<<<<
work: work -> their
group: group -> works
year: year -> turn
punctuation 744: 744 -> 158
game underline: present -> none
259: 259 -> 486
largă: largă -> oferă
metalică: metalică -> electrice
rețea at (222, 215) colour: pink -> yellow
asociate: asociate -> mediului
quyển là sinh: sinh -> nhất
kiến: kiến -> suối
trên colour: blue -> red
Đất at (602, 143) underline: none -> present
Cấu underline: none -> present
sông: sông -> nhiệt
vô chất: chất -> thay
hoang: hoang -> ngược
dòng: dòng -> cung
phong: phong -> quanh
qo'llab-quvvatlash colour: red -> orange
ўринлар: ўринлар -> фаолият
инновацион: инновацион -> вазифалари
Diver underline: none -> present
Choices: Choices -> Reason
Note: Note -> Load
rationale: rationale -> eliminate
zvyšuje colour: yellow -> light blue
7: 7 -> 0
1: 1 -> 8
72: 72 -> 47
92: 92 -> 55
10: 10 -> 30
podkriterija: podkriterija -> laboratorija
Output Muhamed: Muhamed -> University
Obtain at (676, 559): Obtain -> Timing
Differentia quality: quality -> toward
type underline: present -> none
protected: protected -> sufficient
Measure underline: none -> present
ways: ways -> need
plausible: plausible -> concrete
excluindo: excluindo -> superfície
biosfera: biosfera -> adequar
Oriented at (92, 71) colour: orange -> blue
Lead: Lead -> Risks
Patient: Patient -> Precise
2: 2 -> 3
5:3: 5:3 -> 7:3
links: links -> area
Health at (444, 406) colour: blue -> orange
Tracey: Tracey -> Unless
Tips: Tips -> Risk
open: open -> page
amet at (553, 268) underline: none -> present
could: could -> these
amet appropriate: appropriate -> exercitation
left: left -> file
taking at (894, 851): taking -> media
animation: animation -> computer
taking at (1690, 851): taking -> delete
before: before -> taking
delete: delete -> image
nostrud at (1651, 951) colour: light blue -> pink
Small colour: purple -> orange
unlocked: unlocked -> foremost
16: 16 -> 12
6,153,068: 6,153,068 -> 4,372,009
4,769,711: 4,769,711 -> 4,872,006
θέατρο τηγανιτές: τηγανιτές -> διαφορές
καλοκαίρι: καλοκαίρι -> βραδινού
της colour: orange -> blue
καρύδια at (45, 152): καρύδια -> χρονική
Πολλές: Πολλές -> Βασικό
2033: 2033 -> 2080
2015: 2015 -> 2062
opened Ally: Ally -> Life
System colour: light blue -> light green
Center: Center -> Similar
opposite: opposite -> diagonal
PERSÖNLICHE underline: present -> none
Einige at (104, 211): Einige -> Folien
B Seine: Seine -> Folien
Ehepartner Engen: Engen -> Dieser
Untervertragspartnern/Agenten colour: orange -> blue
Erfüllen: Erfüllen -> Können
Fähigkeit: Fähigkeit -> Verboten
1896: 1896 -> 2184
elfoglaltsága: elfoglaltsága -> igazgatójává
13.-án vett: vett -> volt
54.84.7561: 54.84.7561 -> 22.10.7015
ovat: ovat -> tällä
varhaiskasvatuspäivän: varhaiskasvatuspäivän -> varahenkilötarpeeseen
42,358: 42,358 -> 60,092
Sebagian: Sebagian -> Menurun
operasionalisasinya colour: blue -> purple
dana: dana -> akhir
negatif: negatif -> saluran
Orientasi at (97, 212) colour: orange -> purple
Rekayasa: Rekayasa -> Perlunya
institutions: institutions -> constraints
>>>>
Task requirements —
Write out every line of the rows above, keeping each one character for character the same.

Response for this exercise —
work: work -> their
group: group -> works
year: year -> turn
punctuation 744: 744 -> 158
game underline: present -> none
259: 259 -> 486
largă: largă -> oferă
metalică: metalică -> electrice
rețea at (222, 215) colour: pink -> yellow
asociate: asociate -> mediului
quyển là sinh: sinh -> nhất
kiến: kiến -> suối
trên colour: blue -> red
Đất at (602, 143) underline: none -> present
Cấu underline: none -> present
sông: sông -> nhiệt
vô chất: chất -> thay
hoang: hoang -> ngược
dòng: dòng -> cung
phong: phong -> quanh
qo'llab-quvvatlash colour: red -> orange
ўринлар: ўринлар -> фаолият
инновацион: инновацион -> вазифалари
Diver underline: none -> present
Choices: Choices -> Reason
Note: Note -> Load
rationale: rationale -> eliminate
zvyšuje colour: yellow -> light blue
7: 7 -> 0
1: 1 -> 8
72: 72 -> 47
92: 92 -> 55
10: 10 -> 30
podkriterija: podkriterija -> laboratorija
Output Muhamed: Muhamed -> University
Obtain at (676, 559): Obtain -> Timing
Differentia quality: quality -> toward
type underline: present -> none
protected: protected -> sufficient
Measure underline: none -> present
ways: ways -> need
plausible: plausible -> concrete
excluindo: excluindo -> superfície
biosfera: biosfera -> adequar
Oriented at (92, 71) colour: orange -> blue
Lead: Lead -> Risks
Patient: Patient -> Precise
2: 2 -> 3
5:3: 5:3 -> 7:3
links: links -> area
Health at (444, 406) colour: blue -> orange
Tracey: Tracey -> Unless
Tips: Tips -> Risk
open: open -> page
amet at (553, 268) underline: none -> present
could: could -> these
amet appropriate: appropriate -> exercitation
left: left -> file
taking at (894, 851): taking -> media
animation: animation -> computer
taking at (1690, 851): taking -> delete
before: before -> taking
delete: delete -> image
nostrud at (1651, 951) colour: light blue -> pink
Small colour: purple -> orange
unlocked: unlocked -> foremost
16: 16 -> 12
6,153,068: 6,153,068 -> 4,372,009
4,769,711: 4,769,711 -> 4,872,006
θέατρο τηγανιτές: τηγανιτές -> διαφορές
καλοκαίρι: καλοκαίρι -> βραδινού
της colour: orange -> blue
καρύδια at (45, 152): καρύδια -> χρονική
Πολλές: Πολλές -> Βασικό
2033: 2033 -> 2080
2015: 2015 -> 2062
opened Ally: Ally -> Life
System colour: light blue -> light green
Center: Center -> Similar
opposite: opposite -> diagonal
PERSÖNLICHE underline: present -> none
Einige at (104, 211): Einige -> Folien
B Seine: Seine -> Folien
Ehepartner Engen: Engen -> Dieser
Untervertragspartnern/Agenten colour: orange -> blue
Erfüllen: Erfüllen -> Können
Fähigkeit: Fähigkeit -> Verboten
1896: 1896 -> 2184
elfoglaltsága: elfoglaltsága -> igazgatójává
13.-án vett: vett -> volt
54.84.7561: 54.84.7561 -> 22.10.7015
ovat: ovat -> tällä
varhaiskasvatuspäivän: varhaiskasvatuspäivän -> varahenkilötarpeeseen
42,358: 42,358 -> 60,092
Sebagian: Sebagian -> Menurun
operasionalisasinya colour: blue -> purple
dana: dana -> akhir
negatif: negatif -> saluran
Orientasi at (97, 212) colour: orange -> purple
Rekayasa: Rekayasa -> Perlunya
institutions: institutions -> constraints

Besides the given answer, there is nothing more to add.